Wie Ahlberg und Kollegen herausfanden, waren Brust-, Kreuz-, Lenden- und Schwanzwirbel von Ichthyostega in ihrer Morphologie erstaunlich differenziert. Dies ist ein wichtiges Merkmal höher entwickelter Wirbeltiere wie auch des Menschen. Im Gegensatz zu anderen frühen Amphibien, bei denen die Rumpfwirbel entlang der Wirbelsäule alle in die gleiche Richtung weisen, sind sie bei Ichthyostega je nach Region unterschiedlich ausgerichtet: im Bereich hinter dem Schultergürtel weisen sie nach hinten, oberhalb des Beckens nach vorn. Beim Vergleich mit anderen frühen Tetrapoden stellt Ahl fest:

Die Morphologie der Knochen zeigt eine Differenzierung der axialen Muskulatur, die bei so einem primitiven Tetrapoden erstaunlich ist und die viele Fragen hinsichtlich Lokomotion und Lebensweise von Ichthyostega aufwirft.
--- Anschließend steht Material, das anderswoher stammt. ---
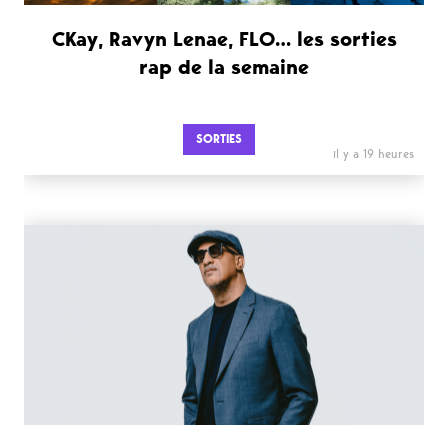
CKay, Ravyn Lenae, FLO… les sorties
rap de la semaine
SORTIES
il y a 19 heures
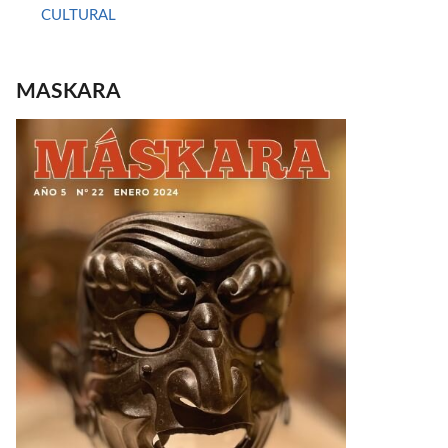
CULTURAL
MASKARA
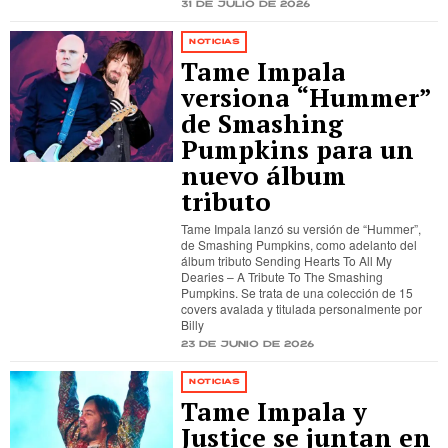
31 de julio de 2026
NOTICIAS
Tame Impala
versiona “Hummer”
de Smashing
Pumpkins para un
nuevo álbum
tributo
Tame Impala lanzó su versión de “Hummer”,
de Smashing Pumpkins, como adelanto del
álbum tributo Sending Hearts To All My
Dearies – A Tribute To The Smashing
Pumpkins. Se trata de una colección de 15
covers avalada y titulada personalmente por
Billy
23 de junio de 2026
NOTICIAS
Tame Impala y
Justice se juntan en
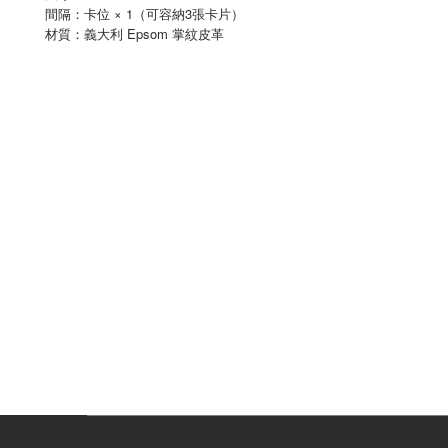
間隔：卡位 × 1（可容納3張卡片）
Epsom
材質：義大利
掌紋皮革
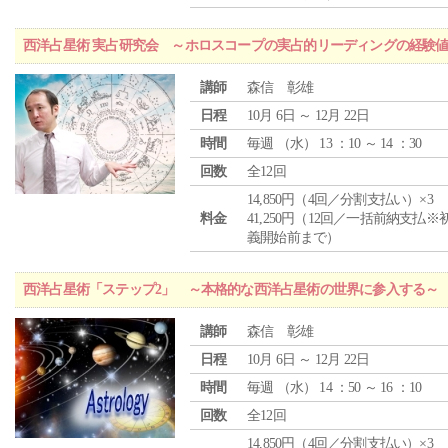
西洋占星術 実占研究会 ～ホロスコープの実占的リーディングの経験
講師
森信 彰雄
日程
10月 6日 ～ 12月 22日
時間
毎週 （
水
） 13 ：10 ～ 14 ：30
回数
全12回
14,850円（4回／分割支払い）×3
料金
41,250円（12回／一括前納支払※
義開始前まで）
西洋占星術「ステップ2」 ～本格的な西洋占星術の世界に参入する～
講師
森信 彰雄
日程
10月 6日 ～ 12月 22日
時間
毎週 （
水
） 14 ：50 ～ 16 ：10
回数
全12回
14,850円（4回／分割支払い）×3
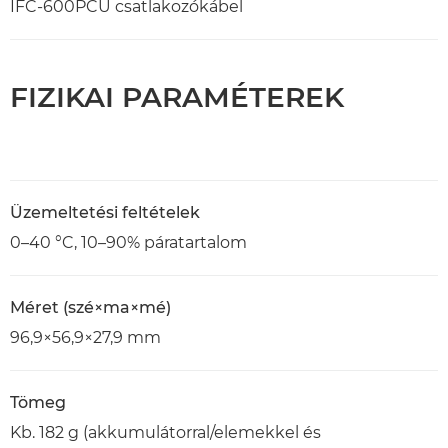
IFC-600PCU csatlakozókábel
FIZIKAI PARAMÉTEREK
Üzemeltetési feltételek
0–40 °C, 10–90% páratartalom
Méret (szé×ma×mé)
96,9×56,9×27,9 mm
Tömeg
Kb. 182 g (akkumulátorral/elemekkel és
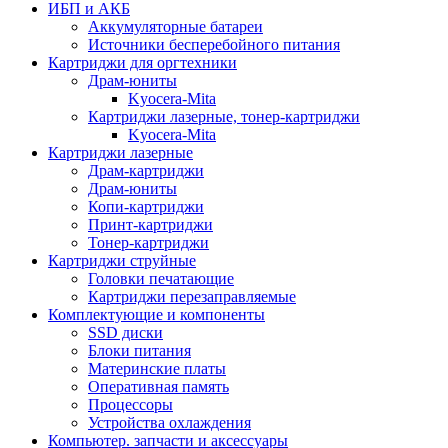
ИБП и АКБ
Аккумуляторные батареи
Источники бесперебойного питания
Картриджи для оргтехники
Драм-юниты
Kyocera-Mita
Картриджи лазерные, тонер-картриджи
Kyocera-Mita
Картриджи лазерные
Драм-картриджи
Драм-юниты
Копи-картриджи
Принт-картриджи
Тонер-картриджи
Картриджи струйные
Головки печатающие
Картриджи перезаправляемые
Комплектующие и компоненты
SSD диски
Блоки питания
Материнские платы
Оперативная память
Процессоры
Устройства охлаждения
Компьютер. запчасти и аксессуары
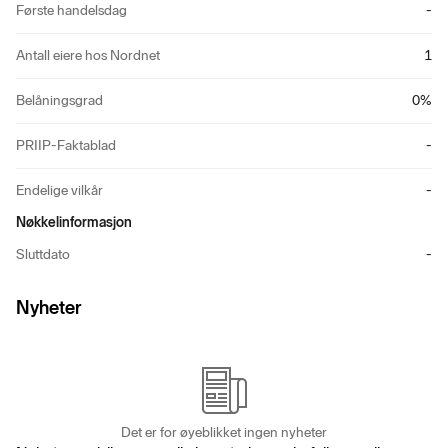
Første handelsdag
-
Antall eiere hos Nordnet
1
Belåningsgrad
0
%
PRIIP-Faktablad
-
Endelige vilkår
-
Nøkkelinformasjon
Sluttdato
-
Nyheter
Det er for øyeblikket ingen nyheter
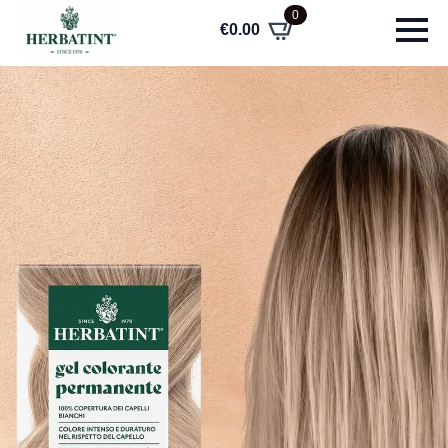
0
€
0.00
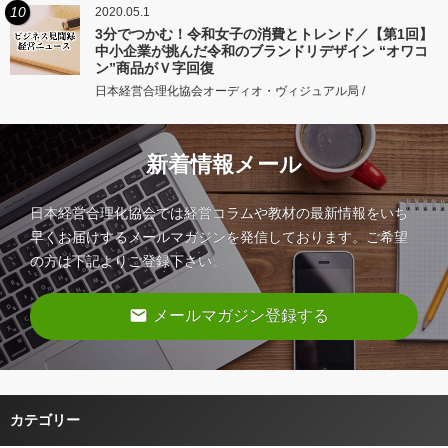
10
2020.05.1
3分でつかむ！令和女子の消費とトレンド／【第1回】
中小企業が挑んだ令和のブランドリデザイン “オワコ
ン”商品がＶ字回復
日本経営合理化協会オーディオ・ヴィジュアル局 /
新着情報メール
日本経営合理化協会では経営コラムや教材の最新情報をいち
早くお届けするメールマガジンを発信しております。ご希望
の方は下記よりご登録下さい。
email
メールマガジン登録する
カテゴリー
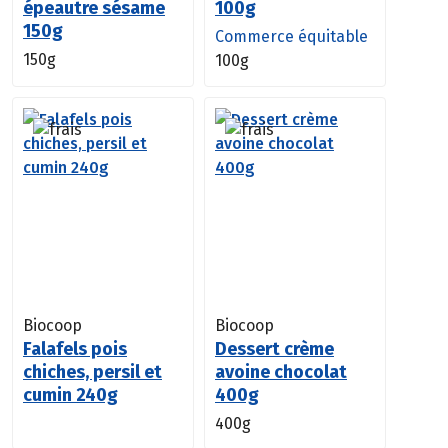
épeautre sésame
100g
150g
Commerce équitable
150g
100g
Biocoop
Biocoop
Falafels pois
Dessert crème
chiches, persil et
avoine chocolat
cumin 240g
400g
400g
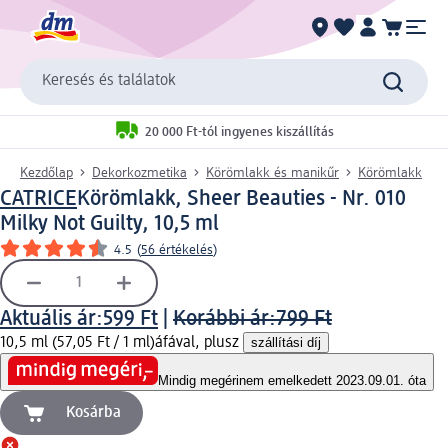
Keresés és találatok
20 000 Ft-tól ingyenes kiszállítás
Kezdőlap
Dekorkozmetika
Körömlakk és manikűr
Körömlakk
CATRICE
Körömlakk, Sheer Beauties - Nr. 010
Milky Not Guilty, 10,5 ml
4.5
(
56 értékelés
)
Aktuális ár:
599 Ft
|
Korábbi ár:
799 Ft
10,5 ml (57,05 Ft / 1 ml)
áfával, plusz
szállítási díj
Mindig megéri
nem emelkedett 2023.09.01. óta
Kosárba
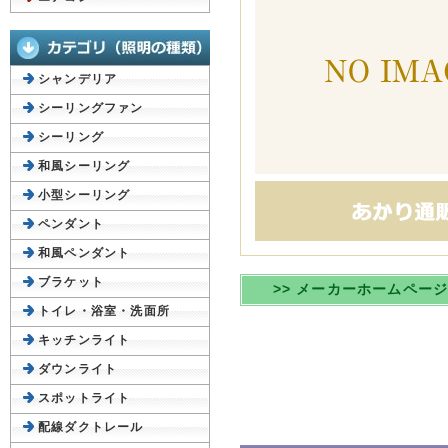
シャンデリア
シーリングファン
シーリング
和風シーリング
小型シーリング
ペンダント
和風ペンダント
ブラケット
>> メーカーホームペー
トイレ・浴室・洗面所
キッチンライト
ダウンライト
スポットライト
配線ダクトレール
Für Ahl und seine Kollegen weisen diese besonderen anatomischen Charakteristika auf den Verlust von Beweglichkeit des Oberkörpers hin – Ichthyostega konnte den Oberkörper nicht seitlich bewegen – die mit einer größeren Flexibilität des Schwanzes einhergingen. Die Entwicklungslinie, in der Ichthyostega stand, hat ihren Wechsel vom Wasser aufs Land also durch Veränderungen vollzogen, die ihre Bewegungsfähigkeit in beiden Umgebungen verbesserte.

Zwei „Gangarten“ halten die Wissenschaftler für möglich: Entweder „ging“ Ichthyostega mit diagonal synchronisierten Beinbewegungen oder er „kroch wie eine Raupe“, indem er die Vorderbeine ausstreckte, die Brust vordrückte und mit den Hinterbeinen nachschob. Doch erst detailliertere Analysen der Extremitäten und Gelenkoberflächen werden hier Gewissheit bringen. Offen bleibt weiterhin die Anatomie von Füßen und Fußgelenken.

Evolutionäre Sackgasse

Obwohl sich Ichthyostega offenbar an zwei Lebensräume gleichzeitig anpasste, war er kein erfolgreiches Modell. Es gibt so gut wie keine Fossilien, an denen eine Verwandtschaft zu ihm belegbar wäre. Wie Robert L. Carroll vom Redpath Museum, Montreal, in seinem begleitenden News-&Views-Artikel anmerkt, gilt das jedoch nicht nur für ihn. Von insgesamt 11 Entwicklungslinien weiterentwickelter Quastenflosser und früher Amphibien des Devon weist nur eine einzige eine einigermaßen plausible Verwandtschaft mit heutigen Wirbeltieren auf.

Wie Carroll schreibt, illustrieren die Fossilfunde einen 15 Millionen Jahre dauernden „Prozess des Experimentierens“. Eine ähnliche Vielfalt letztendlich erfolgloser Versuche kennzeichne auch die anderen großen Transformationen des Entstehungsprozesses der Wirbeltiere, ebenso wie die frühe Evolution der Säugetiere, den Ursprung der Wale und die Entstehung des Menschen.

Die Ergebnisse des schwedischen Evolutionsbiologen-Teams holen den frühen Grönland-Bewohner von seinem Status als „frühester Vierfüßer“. Neben den ganz spezifischen Charakteristika von Ichthyostega treten laut Ahl anatomische Ähnlichkeiten mit frühen Devon-Lebewesen wie Whatcheeria, Pederpes und Tulerpeton immer deutlicher hervor. Seine Stellung innerhalb der Diversifizierung der frühen Tetrapoden gewinnt immer klarere Konturen.

Ichthyostega verkörpert einen frühen und letztendlich erfolglosen Versuch, der Anpassung des (Körper-)Bauplans der Tetrapoden an eine Fortbewegung auf dem Land. Er weicht ab, steht aber in der Nähe der Entwicklungslinie, die diese Anpassungsprobleme erfolgreich gelöst hat und schließlich den Weg frei machte für alle lebenden Vierfüßer.